Лина в раздумье тихо ответила:
— Нет.
— Так ты сделай. Ведь это же так старо, Лина, что непременно первый шаг должен делать мужчина. Почему? Это просто даже архаично. О, если бы я действовала по-твоему, так и у меня с моим Анри ничего бы не вышло. Для таких исключительных натур, как он, первый шаг, быть может, труднее, чем для женщины. Такие натуры слишком любят, слишком уважают женщину вообще, чтобы не предоставить ей первое место в выборе… да и в самом признании…
Лина усмехнулась и сказала:
— Ну, Николай Николаевич не таков. Отчего же к тебе он…
— Что же ко мне? Он только вечно спорит, нападает на меня.
Лина на мгновение задумчиво посмотрела на Наташу, потом перевела взгляд на окно и сказала:
— А знаешь, Наташа, ведь сейчас светать будет. Хочешь идти смотреть, так надо одеваться.
Наташа встрепенулась:
— Да, да! Ну, мы поговорим с тобою ещё потом. Теперь я пойду. До свиданья. А ты поспи.
— Не знаю…
— Не рассуждай Линочка. Спи.
Наташа поцеловала Лину, уложила её в постель, закутала её одеялом, погладила по голове, закрыла ей рукой веки, ещё раз поцеловала её, потушила свечу и вышла.
VIII
Вернувшись в свою комнату, Наташа быстро оделась, захватила с собой альбом и карандаши, тихонько на цыпочках спустилась в переднюю, надела свою шубку, подошла было к парадным дверям, потом раздумала и пошла на кухню. Анисья уже встала и разводила огонь под плитой.
— Барышня, вы куда? — спросила Анисья, увидав её одетой.
Наташа улыбнулась:
— Гулять, Анисьюшка.
— Ранняя птичка.
— Анисьюшка, Лина просила разбудить её, через час, что ли, как всегда она встаёт.
— Хорошо, барышня.
Наташа спустилась на озеро в свою «мастерскую».
Не первый раз наблюдала она и лунную ночь, и закат, и восход солнца.
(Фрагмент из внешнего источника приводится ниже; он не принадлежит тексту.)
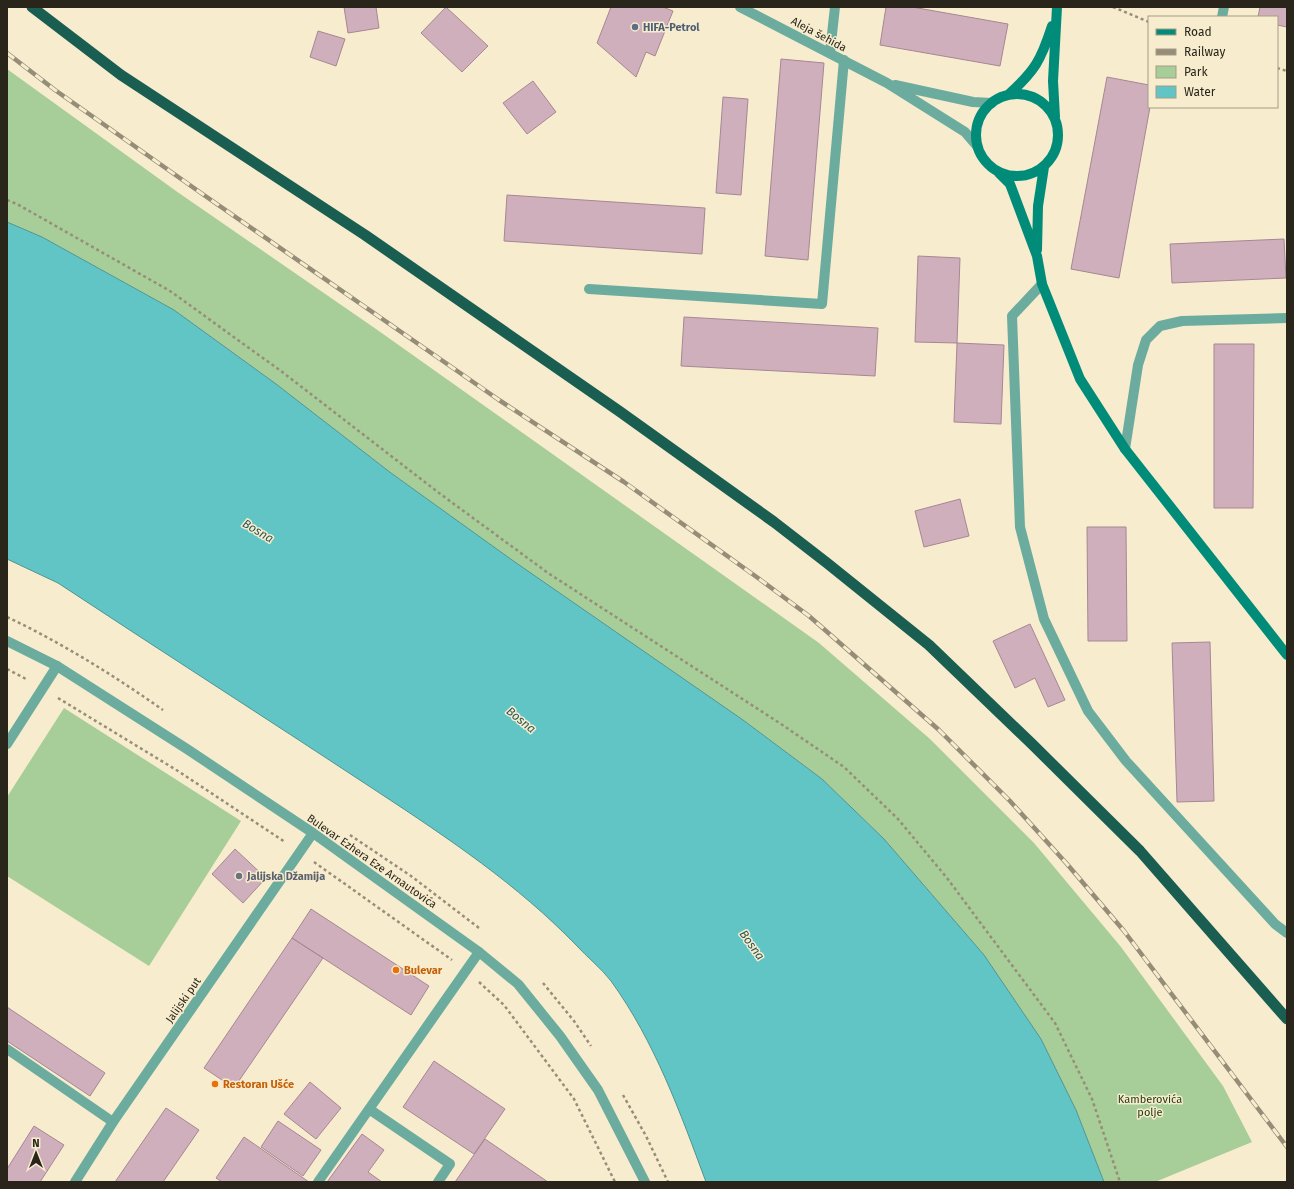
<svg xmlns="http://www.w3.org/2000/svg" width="1294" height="1189" font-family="'Fira Sans',sans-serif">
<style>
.green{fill:#a7cd98}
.water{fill:#61c5c6;stroke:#509592}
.building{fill:#cfafbc;stroke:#a68794}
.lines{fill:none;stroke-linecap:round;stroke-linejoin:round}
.path{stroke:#968e79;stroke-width:2.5;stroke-dasharray:3 3;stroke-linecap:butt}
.service{stroke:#6cac9e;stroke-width:10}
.minor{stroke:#6cac9e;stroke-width:10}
.tertiary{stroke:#6cac9e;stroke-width:10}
.secondary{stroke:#018b79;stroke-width:10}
.trunk{stroke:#1a5e52;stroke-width:11}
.rail-casing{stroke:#958d78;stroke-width:4.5}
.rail{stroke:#f7ecce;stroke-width:3;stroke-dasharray:9;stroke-linecap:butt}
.service-dot{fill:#5c6f8a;stroke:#f7ecce;stroke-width:1.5}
.worship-dot{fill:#6b7280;stroke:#f7ecce;stroke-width:1.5}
.food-dot{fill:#e8710a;stroke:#f7ecce;stroke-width:1.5}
.labels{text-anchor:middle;stroke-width:3;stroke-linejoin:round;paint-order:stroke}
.service-label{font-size:11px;font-weight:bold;fill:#4e5e75;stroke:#f7ecce;text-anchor:start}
.street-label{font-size:11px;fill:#29251a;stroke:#f7ecce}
.worship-label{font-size:11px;font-weight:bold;fill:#5b616d;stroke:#f7ecce;text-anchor:start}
.food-label{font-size:11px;font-weight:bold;fill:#c56008;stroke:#f7ecce;text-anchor:start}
.park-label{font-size:11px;fill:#1c370e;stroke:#f7ecce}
.water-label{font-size:12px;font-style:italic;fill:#295656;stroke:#f7ecce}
</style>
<rect width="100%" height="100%" fill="#f7ecce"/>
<!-- green -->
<path class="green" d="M 7,69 L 176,191 L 376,329 L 819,643 L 930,739 L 1034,843 L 1121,947 L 1223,1086 L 1252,1142 L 1155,1182 L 1104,1182 L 1076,1110 L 1041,1039 L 984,955 L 884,839 L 822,779 L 743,720 L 512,560 L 391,473 L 276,384 L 174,310 L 42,237 L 7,222 Z
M 64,708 L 241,821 L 149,966 L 7,876 L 7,797 Z"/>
<!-- water -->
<path class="water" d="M 7,222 L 42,237 L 174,310 L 276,384 L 391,473 L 512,560 L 743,720 L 822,779 L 884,839 L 984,955 L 1041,1039 L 1076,1110 L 1104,1182 L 706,1182 C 680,1112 655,1042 611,981 C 601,968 587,957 576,945 C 518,885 448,838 378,792 C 272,722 164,653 58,583 L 7,559 Z"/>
<!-- building -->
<path class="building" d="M 344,7 L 376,7 L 379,28 L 348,33 Z
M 446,7 L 488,46 L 462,72 L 421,33 Z
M 611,7 L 663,7 L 673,11 L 655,56 L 646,52 L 636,77 L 597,43 Z
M 886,7 L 912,7 L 1008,24 L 1000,66 L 880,45 Z
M 1260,7 L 1287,7 L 1287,27 L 1277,25 L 1277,17 L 1258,17 Z
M 318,31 L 345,39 L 336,66 L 310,57 Z
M 781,59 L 824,63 L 808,260 L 765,256 Z
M 1107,77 L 1149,85 L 1149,107 L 1150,107 L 1119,278 L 1071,269 Z
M 533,81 L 556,112 L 527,134 L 503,103 Z
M 723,97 L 748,99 L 741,195 L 716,193 Z
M 507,195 L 705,208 L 702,254 L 504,241 Z
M 1284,239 L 1286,278 L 1172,283 L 1170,244 Z
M 918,256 L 960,258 L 957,343 L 915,342 Z
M 684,317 L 878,328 L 875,376 L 681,366 Z
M 957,343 L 1004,345 L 1001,424 L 954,422 Z
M 1214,344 L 1254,344 L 1253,508 L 1214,508 Z
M 960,499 L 969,536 L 924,547 L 915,511 Z
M 1087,527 L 1126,527 L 1127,641 L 1088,641 Z
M 1030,624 L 1065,700 L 1048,707 L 1035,678 L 1015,688 L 993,641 Z
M 1210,642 L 1214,801 L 1177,802 L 1172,643 Z
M 235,849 L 266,878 L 243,903 L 212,874 Z
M 311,909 L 429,986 L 411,1015 L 292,938 Z
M 292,938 L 323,958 L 234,1088 L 204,1068 Z
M 7,1007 L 105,1073 L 90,1096 L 7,1041 Z
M 434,1061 L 505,1109 L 474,1154 L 403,1107 Z
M 310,1082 L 341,1108 L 316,1139 L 284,1114 Z
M 166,1108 L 199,1130 L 163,1182 L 115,1182 Z
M 278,1121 L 321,1150 L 303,1176 L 261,1147 Z
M 34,1126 L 64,1145 L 40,1182 L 7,1182 L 7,1169 Z
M 362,1134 L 384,1150 L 368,1172 L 382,1182 L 327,1182 Z
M 244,1137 L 309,1182 L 222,1182 L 216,1178 Z
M 485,1139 L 548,1182 L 455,1182 Z"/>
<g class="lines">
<!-- path -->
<path class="path" d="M 1113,7 L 1149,22
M 1277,68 L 1287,71
M 7,200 L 17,204 L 170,291 L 281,371 L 439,493 L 548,573 L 781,724 L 844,767 L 898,819 L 947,878 L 1055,1023 L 1092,1099 L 1120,1182
M 7,617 C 62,643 113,675 163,710
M 7,669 L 28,680
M 58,698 L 178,771 L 285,842
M 350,835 L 411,876 L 479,928
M 314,862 L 452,960
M 479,982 L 504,1005 L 574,1099 L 615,1182
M 543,983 L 574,1021 L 591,1046
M 623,1095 L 646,1136 L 668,1182"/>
<!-- service -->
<path class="service" d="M 1222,17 L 1224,7
M 1042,284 L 1012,316 L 1020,527 L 1044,619 L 1088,711 L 1126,761 L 1275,924 L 1287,933
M 589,289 L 822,304 L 844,60
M 1125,449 L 1138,365 L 1146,340 L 1160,326 L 1182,321 L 1287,318
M 7,1049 L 113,1122
M 369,1109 L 450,1164 L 438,1182
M 318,1182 L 479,952"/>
<!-- minor -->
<path class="minor" d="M 830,52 L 835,7
M 7,744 L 57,666
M 75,1182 L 113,1122 L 313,833"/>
<!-- tertiary -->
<path class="tertiary" d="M 740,7 L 887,83 L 965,132 L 977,146
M 895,85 L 973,102 L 992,103
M 7,641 L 57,666 L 187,749 L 313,833 L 479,952 L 518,984 L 560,1036 L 598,1090 L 645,1182"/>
<!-- secondary -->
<path class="secondary" d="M976 135a41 41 0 1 1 82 0a41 41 0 1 1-82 0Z
M 1008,95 C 1035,71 1041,60 1052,26
M 1055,117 L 1053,81 L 1057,7
M 999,173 L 1010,184 L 1037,256 L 1042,284 L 1080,379 L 1125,449 L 1287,655
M 1037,250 L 1038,206 L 1044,167"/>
<!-- trunk -->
<path class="trunk" d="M 32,7 L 121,75 L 365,235 L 619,411 L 774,522 L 827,563 L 929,645 L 1032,744 L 1140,851 L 1287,1019"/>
<defs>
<path id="rail" d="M 7,53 L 55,90 L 201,193 L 499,400 L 624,482 L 758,578 L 809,616 L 939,730 L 1010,801 L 1067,864 L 1124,931 L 1287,1147"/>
</defs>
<!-- rail casing -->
<use href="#rail" class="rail-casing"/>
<!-- rail -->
<use href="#rail" class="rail"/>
</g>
<!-- markers -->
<circle class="service-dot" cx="635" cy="27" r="4"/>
<circle class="worship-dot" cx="239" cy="876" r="4"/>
<g class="food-dot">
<circle cx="396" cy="970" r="4"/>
<circle cx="215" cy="1084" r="4"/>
</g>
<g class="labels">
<!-- service labels -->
<g class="service-label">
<text x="643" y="31">HIFA-Petrol</text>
</g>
<!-- street labels -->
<g class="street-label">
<text transform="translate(819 34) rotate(28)" y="4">Aleja šehida</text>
<text transform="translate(372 861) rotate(35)" y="4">Bulevar Ezhera Eze Arnautovića</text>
<text transform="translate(183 1000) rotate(-55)" y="4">Jalijski put</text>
</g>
<!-- worship labels -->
<g class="worship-label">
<text x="247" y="880">Jalijska Džamija</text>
</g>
<!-- food labels -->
<g class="food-label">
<text x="404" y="974">Bulevar</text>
<text x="223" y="1088">Restoran Ušće</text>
</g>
<!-- park labels -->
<g class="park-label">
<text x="1150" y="1103">Kamberovića<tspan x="1150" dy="13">polje</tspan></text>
</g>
<!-- water labels -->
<g class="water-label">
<text transform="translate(258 531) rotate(31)" y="4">Bosna</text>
<text transform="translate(521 720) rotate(39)" y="4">Bosna</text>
<text transform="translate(752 945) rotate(54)" y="4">Bosna</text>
</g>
</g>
<!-- border -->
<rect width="1294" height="1189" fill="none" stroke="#29251a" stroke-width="16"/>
<!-- legend -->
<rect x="1148" y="16" width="130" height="92" fill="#f7ecce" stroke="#a59c86"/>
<rect x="1156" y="29" width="20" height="6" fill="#018b79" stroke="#a59c86"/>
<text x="1184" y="36" font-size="12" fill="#29251a">Road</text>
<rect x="1156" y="49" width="20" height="6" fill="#958d78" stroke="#a59c86"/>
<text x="1184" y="56" font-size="12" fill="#29251a">Railway</text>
<rect x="1156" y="66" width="20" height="12" fill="#a7cd98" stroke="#a59c86"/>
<text x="1184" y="76" font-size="12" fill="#29251a">Park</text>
<rect x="1156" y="86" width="20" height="12" fill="#61c5c6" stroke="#a59c86"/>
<text x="1184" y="96" font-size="12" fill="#29251a">Water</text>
<!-- north arrow -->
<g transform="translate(36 1153)" stroke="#f7ecce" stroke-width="3" paint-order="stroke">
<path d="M0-3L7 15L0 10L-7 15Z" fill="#29251a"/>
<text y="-6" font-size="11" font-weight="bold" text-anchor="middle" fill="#29251a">N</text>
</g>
</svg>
Но теперь ей показалось в окружавшем её освещении что-то совсем новое, смутившее её предчувствием чего-то ещё неразгаданного, захватывающего. Рассвет не наступил, но ночь уже уходила. И какая ночь: ясная, лунная! Вот она, луна — полная луна с едва начинающимся ущербом. Она стоит высоко-высоко. И небо так ясно-ясно. Но звезды, спутники этой лунной ночи, уже побледнели. И весь тот серебряный покров, которым лунный свет одевает все на земле; точно вылинял, потускнел. И тени от деревьев — они видны по-прежнему на белом снегу, — но они стали бледнее. А дня ещё нет. И во всей этой окраске и снега, и деревьев, и дома есть что-то жуткое в своей таинственности вымирания.
Вот там далеко на востоке небо как будто стало светлее… бледнее и ещё бледнее.
И вдруг порозовело.
А вот у самого горизонта — точно зарево отдалённого пожара — часть неба заалелась. Все быстрей, все ярче разрастается зарево, и все бледнее становится тёмное небо на западе, бледнеет свет луны. И все окружающие предметы как будто перестали бросать тень. И Наташе вспомнилась андерсеновская сказка о человеке, потерявшем свою тень. Эта сказка, эта фантазия опять кажется возможной и в природе. Нет тени. Слились два света. И все существующее стало как бы не реальным, отбрасывающим тень в ту или другую сторону, а чем-то призрачным. Так бывает в сумерках. Так бывает при облачном небе. Но теперь небо так чисто, прозрачно, и не сумерки, — свет. Свет полной луны и свет надвигающегося рассвета.